Hey, that sounds like a serious control board problem, and the person who answered the question treated it as such.

Joe, In most cases this issue will be caused by a faulty control board. In some instances it is the harness to the jack causing the problem but will most likely be the control that needs replaced.

But before you replace that faulty control board, consider this similar question that I wrote about in 2016.

Dacor Oven model ECS2275 PRB - probe is flashing and beeping. I was wiping down the oven with a damp (not wet) sponge and PRB started flashing and beeping on the display. How do I turn this off?

The respondent didn't talk about replacing any control boards.

Power the unit off and take and airduster can and blow out the probe port really good and then power the oven back on it should clear.

Blow out the probe port? C'mon, that's silly. How could something like that fix a serious sounding error message?

Well, in some cases (2013), it's not moisture, but...past moisture.

The jacks will tend to corrode and create resistance between terminals after many years causing just the symptoms you are seeing. The correct way to solve the problem would be to replace the probe jack part#8186589 , or you can try and unplug the jack from the harness.

Similar advice was given in 2012:

Our oven had problems right out of the box. The temperature probe messed up the entire cooking selections. Every setting wanted the probe inserted, so we had the repairman fix the probe connection.

And I can go on and on - 2011, earlier in 2011, 2010, and by now you may be wondering how the Empoprise-BI business blog got to be the expert on remove probe messages on ovens.

Well, it wasn't easy. I ran into the same problem myself in 2009.

On Friday morning, something started beeping in the kitchen. Since there are several items in the kitchen with beep capability, it took me a while to isolate the beep. It turned out that our KitchenAid oven was telling us to either enter a temperature, or remove the temperature probe.

Unfortunately, we had not inserted a temperature probe into our oven.

Using my well-honed customer support skills, I proceeded to press every "stop" or "off" button on the oven control panel. This only caused it to beep more. Reluctantly, I realized that I would have to reboot the oven...but since the oven plug was inaccessible, I would have to reboot the house (via the fuse box).

But before I did this, I figured I'd look at the KitchenAid manual to see what help it offered for this situation. It offered none.

As I was waiting for the dishwasher to finish so that I could reboot the house, the problem cleared itself up.

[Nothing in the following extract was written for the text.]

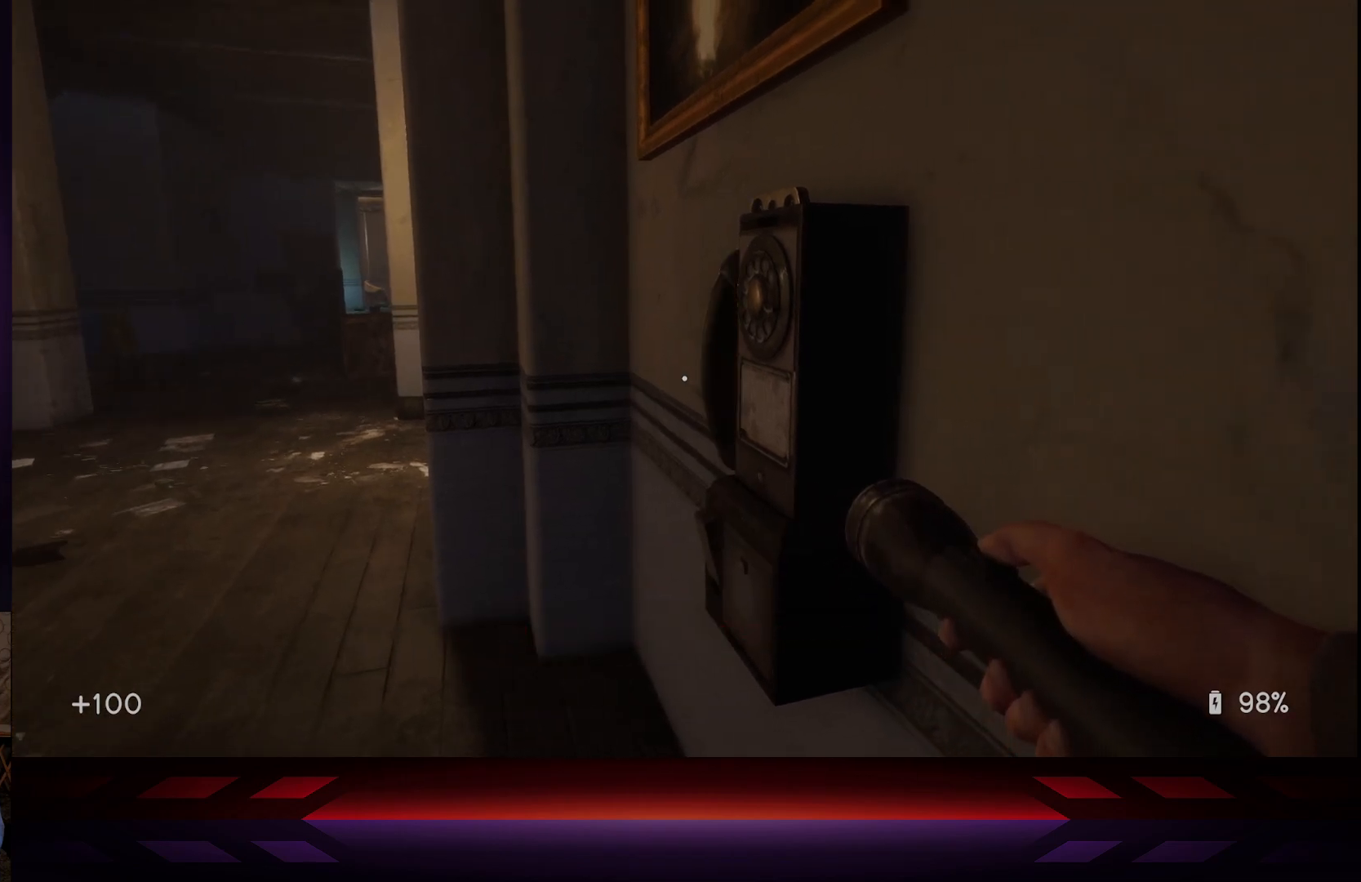
{"buttons": [], "left_stick": "center", "right_stick": "center", "events": []}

Then I started reading a thread.

We had the repairman out...of course, our oven started working before he made it out. But he said the probe hole can get moisture in it and cause the oven to not work until it evaporates. Which sorta explains why several of us had it start working again. It looks like several people also had it happen Christmas, probably with lots of stuff in the oven for a long time, creating lots of moisture.

In that same thread.

I took my blow dryer and blew air toward the probe for a few minutes then tried the oven again. It turned on but the icon on the front changed to 'push probe in'. I did then re-pushed the start button to 450 and it worked!

So there you have it. Your problem may just be moisture.

See you in 2019 (if Blogger still exists next year).